Je ne voudrais pas à mon tour privatiser ton héritage mais comment copiner avec Bouteflika par exemple et dans le même temps se revendiquer de toi ? Comment continuer à célébrer le génie de Sartre et te vouer une admiration sans limite ? Comment être inféodé à une philosophie de l'histoire et épouser ta conception de la liberté ? Comment en somme concilier ton refus de la servitude avec avec l'allégeance tacite à un antitotalitarisme contre un autre moins fréquentable ?

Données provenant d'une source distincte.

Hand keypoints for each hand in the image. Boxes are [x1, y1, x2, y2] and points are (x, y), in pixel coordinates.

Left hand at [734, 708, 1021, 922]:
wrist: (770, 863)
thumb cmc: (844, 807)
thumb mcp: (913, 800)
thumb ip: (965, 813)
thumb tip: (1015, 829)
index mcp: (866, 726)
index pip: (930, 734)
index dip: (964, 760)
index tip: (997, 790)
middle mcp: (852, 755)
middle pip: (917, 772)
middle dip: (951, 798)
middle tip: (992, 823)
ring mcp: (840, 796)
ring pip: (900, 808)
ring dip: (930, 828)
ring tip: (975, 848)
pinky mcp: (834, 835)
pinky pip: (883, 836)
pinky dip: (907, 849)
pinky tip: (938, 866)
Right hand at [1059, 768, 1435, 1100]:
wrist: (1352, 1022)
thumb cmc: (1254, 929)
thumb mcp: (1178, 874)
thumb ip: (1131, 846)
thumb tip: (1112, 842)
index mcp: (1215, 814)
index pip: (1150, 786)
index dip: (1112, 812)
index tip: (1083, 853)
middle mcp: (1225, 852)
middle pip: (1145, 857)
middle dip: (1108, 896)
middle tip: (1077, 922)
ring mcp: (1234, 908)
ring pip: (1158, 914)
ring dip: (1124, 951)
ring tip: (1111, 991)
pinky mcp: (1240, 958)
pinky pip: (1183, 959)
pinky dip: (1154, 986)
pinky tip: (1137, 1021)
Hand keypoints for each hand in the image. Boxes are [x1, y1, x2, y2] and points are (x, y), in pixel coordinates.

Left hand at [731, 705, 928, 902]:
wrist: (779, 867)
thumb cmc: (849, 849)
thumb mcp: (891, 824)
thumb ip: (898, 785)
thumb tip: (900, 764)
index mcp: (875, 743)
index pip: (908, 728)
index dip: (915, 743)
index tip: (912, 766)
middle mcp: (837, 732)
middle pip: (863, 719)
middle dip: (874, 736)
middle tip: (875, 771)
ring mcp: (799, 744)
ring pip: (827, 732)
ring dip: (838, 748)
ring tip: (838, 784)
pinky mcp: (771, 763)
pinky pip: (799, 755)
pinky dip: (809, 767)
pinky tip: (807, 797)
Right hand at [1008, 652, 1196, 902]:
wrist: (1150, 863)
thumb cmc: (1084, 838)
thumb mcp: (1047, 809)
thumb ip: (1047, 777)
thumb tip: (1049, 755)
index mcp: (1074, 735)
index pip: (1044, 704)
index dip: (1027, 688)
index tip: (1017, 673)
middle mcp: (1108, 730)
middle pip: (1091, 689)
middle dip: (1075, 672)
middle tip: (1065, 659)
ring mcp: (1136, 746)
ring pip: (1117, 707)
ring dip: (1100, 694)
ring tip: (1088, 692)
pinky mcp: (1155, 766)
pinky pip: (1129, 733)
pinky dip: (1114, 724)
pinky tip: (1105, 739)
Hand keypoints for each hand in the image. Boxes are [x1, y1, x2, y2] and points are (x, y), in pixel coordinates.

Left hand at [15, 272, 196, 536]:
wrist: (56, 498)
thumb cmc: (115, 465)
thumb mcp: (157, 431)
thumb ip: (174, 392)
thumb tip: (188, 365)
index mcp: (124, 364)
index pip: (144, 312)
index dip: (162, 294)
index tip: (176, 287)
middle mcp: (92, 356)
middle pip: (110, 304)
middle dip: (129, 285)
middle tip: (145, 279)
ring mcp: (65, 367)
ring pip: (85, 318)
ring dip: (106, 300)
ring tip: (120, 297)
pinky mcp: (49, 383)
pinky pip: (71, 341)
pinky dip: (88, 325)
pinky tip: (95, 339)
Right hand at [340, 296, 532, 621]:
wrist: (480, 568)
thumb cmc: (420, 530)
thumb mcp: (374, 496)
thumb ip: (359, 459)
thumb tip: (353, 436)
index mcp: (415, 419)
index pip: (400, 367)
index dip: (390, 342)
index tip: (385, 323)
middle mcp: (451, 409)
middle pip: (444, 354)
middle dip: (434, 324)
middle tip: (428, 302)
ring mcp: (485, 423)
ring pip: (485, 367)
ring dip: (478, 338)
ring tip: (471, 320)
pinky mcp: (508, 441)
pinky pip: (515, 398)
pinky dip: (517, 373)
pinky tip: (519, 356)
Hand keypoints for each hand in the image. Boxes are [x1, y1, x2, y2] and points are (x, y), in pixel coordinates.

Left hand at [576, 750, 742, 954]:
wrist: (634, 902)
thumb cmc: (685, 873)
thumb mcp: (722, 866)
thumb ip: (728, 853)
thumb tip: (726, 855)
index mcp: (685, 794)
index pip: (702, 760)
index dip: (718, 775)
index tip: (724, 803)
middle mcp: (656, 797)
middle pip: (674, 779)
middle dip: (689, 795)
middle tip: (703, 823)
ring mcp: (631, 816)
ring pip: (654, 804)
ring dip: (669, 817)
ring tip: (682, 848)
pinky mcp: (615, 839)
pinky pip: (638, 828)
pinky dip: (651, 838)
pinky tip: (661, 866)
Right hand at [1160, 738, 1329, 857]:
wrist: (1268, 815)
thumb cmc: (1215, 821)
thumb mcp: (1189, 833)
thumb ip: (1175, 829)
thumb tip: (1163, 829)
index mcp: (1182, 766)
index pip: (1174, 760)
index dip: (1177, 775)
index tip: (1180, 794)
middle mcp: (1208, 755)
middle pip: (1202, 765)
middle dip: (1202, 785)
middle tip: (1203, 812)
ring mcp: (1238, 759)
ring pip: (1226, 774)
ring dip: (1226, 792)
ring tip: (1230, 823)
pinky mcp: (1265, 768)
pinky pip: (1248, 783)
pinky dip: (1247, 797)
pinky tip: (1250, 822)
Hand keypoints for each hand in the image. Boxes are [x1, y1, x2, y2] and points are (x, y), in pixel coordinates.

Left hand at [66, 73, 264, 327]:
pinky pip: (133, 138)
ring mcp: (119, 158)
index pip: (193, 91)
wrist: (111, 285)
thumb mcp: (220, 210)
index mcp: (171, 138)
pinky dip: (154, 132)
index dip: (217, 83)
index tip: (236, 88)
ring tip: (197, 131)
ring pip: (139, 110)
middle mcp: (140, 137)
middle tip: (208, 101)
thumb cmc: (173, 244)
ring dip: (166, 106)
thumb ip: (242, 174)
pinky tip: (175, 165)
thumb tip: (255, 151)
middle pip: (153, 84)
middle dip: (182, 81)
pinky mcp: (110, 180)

Tu as été l'animateur intransigeant de la gauche anti totalitaire. Tu as refusé tous les totalitarismes qu'ils soient communistes ou fascistes. Tu les as combattus et en les combattant tu as ouvert la voie, l'espace, pour que la gauche s'approprie ton combat. Pour qu'elle se débarrasse de cet héritage encombrant qui consistait à épouser d'autres combats totalitaires pour, au nom de l'histoire, au nom de la sacro-sainte histoire, ne pas "désespérer Billancourt". Certes, on t'a fait le reproche d'avoir poussé le bouchon un peu loin et d'avoir notamment sur la question algérienne accepté des compromis jugés douteux. On avait oublié en chemin que tu avais été le premier ou l'un des premiers à dénoncer le colonialisme. Et au prétexte que tu refusais de choisir entre la justice et ta mère, on en avait zappé que tu avais plaidé pour une solution fraternelle et pour la paix civile. Foutaises diront certains. Mais que dire alors de ceux qui au nom des lendemains qui chantent ont soutenu les "poseurs de bombes"? Au final, leurs raisons étaient-elles aussi impératives que les tiennes ? En réalité, tu ne voulais pas donner carte blanche aux opprimés dont tu pressentais à l'époque qu'ils incarnaient une version tiers-mondiste de la fin et des moyens. Vieille histoire qui a conduit à de graves dérives. Au final que reste t-il de cette histoire ?
Que tu avais raison contre tous et tous ceux qui nous serinaient à l'époque qu'il valait mieux avoir tort avec Sartre que raison avec toi. Alors merci Albert pour cette lucidité qui 100 ans après fait aussi ta grandeur. Par les temps qui courent, elle nous aide à vivre avec notre temps.